The widest angle of view I’ve ever shot until recently has been the 28mm lens on my 135 gear and the 14mm lens on my four thirds cameras. When I upgraded to the EM1 Mark II, I also purchased the 17mm, 25mm, 45mm and the 75mm lenses. I chose this route so I would be more prepared for portraits. However, this left me lacking at the wide end and the long end. Outside of portraits, most of my shooting revolves around the wide end of the specturm. I love landscapes and cityscapes, so obtaining a wide angle lens is a must. When I began looking for a wide angle lens for my system, I came across the 9-18mm f4-5.6 lens. This lens has been in the micro four thirds line up for a while. The thing that I liked about this spec. was the 9mm focal length. Going wider than I’ve ever been was an interesting thought. This would quite literally open up my compositions. I found mixed reviews about this lens, but most appeared to be positive. In my view, this lens seemed to be a hidden gem. Hidden, because a lot of folks use the 7-14mm f2.8 PRO and the Panasonic offerings. You can’t beat its compact size and the collapsible design for storage. When you compare the cost to the other lenses, it seems to be a good bang for your buck. I first gave it a try last October for an event. I was very pleased with its performance. You can see those pictures and some video in my blog post titled Hot Air Halloween. I wanted to have one more outing with this lens before I took the plunge, so I rented it for a second test over a long weekend.

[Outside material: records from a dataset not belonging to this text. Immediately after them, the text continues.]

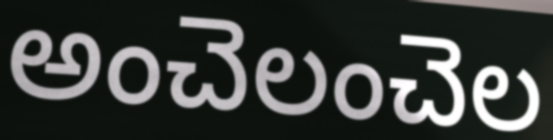
అంచెలంచెల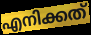
എനിക്കത്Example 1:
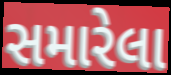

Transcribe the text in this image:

સમારેલા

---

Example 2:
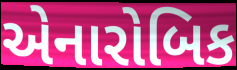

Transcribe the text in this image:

એનારોબિક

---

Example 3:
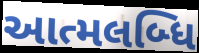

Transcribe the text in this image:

આત્મલબ્ધિ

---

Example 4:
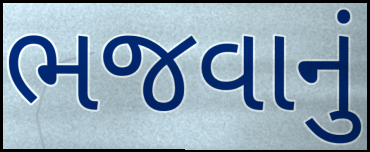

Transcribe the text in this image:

ભજવાનું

I figured I would revisit some of my favorite cityscapes and landscapes to put this lens through a second test. I opted for the night scene of Nashville for my first venture. Nashville is a bustling city, especially on the weekend. However, there are pockets of isolation that make you forget that you are in the heart of the city. With the exception of the last shot from the downtown area, I was the only person around when I took these shots. I’m sure the near freezing temperatures had something to do with that, but it takes more than the cold to keep a lid on the Music City. As you might guess, all shots in this post were shot at 9mm. I kept my aperture at f5.6. This appears to be the sweet spot, and at a focal length of 9mm, this aperture provides plenty of depth of field on a micro four thirds camera. I shot the first image while standing on the Korean Veterans Bridge overlooking the Cumberland River. Click on the images to view them in the lightbox.

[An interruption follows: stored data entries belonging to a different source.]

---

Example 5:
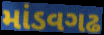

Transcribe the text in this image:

માંડવગઢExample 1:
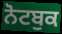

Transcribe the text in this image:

ਨੋਟਬੁਕ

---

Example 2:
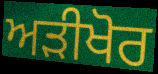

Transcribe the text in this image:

ਅੜੀਖੋਰ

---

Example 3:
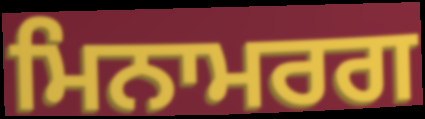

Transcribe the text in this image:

ਮਿਨਾਮਰਗ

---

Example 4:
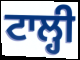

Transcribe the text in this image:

ਟਾਲ੍ਹੀ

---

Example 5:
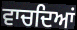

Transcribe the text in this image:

ਵਾਚਦਿਆਂ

The next two images are pictures of the Korean Veterans Bridge from where I was standing to get the first shot. I really like this low angle.
Below is the famous John Seigenthaler Pedestrian Bridge otherwise known as the Shelby Street Pedestrian Bridge. This was my last shot of the night. Since it was late and cold, it was easy to capture this shot without people. The 9mm angle of view allowed me to captured the bridge while also capturing elements of the skyline. Bringing the “Batman Building” into the composition really completes this shot.
My next outing took place on my favorite parkway, The Natchez Trace Parkway. The lighting wasn’t great and a lot of the pictures I took did not make the cut. Below are four of my favorites.
Finally, I made the trek to one of my favorite overlooks, the Narrows of the Harpeth Bluff Overlook. This image was captured just before sunset with the sun setting behind me. I actually like the morning view better with the sun rising in the distance, but this was my only window of opportunity before returning the lens. The people to the left of the frame walked up right after I found my composition. I decided to leave them in the frame for a sense of scale.
If I win the lottery or inherit some money, the 7-14mm f2.8 PRO is a no-brainer. That’s not going to happen, so the 9-18mm will do just fine. I’m really looking forward to adding this lens to my camera bag. Thank you for taking the time to check out my post!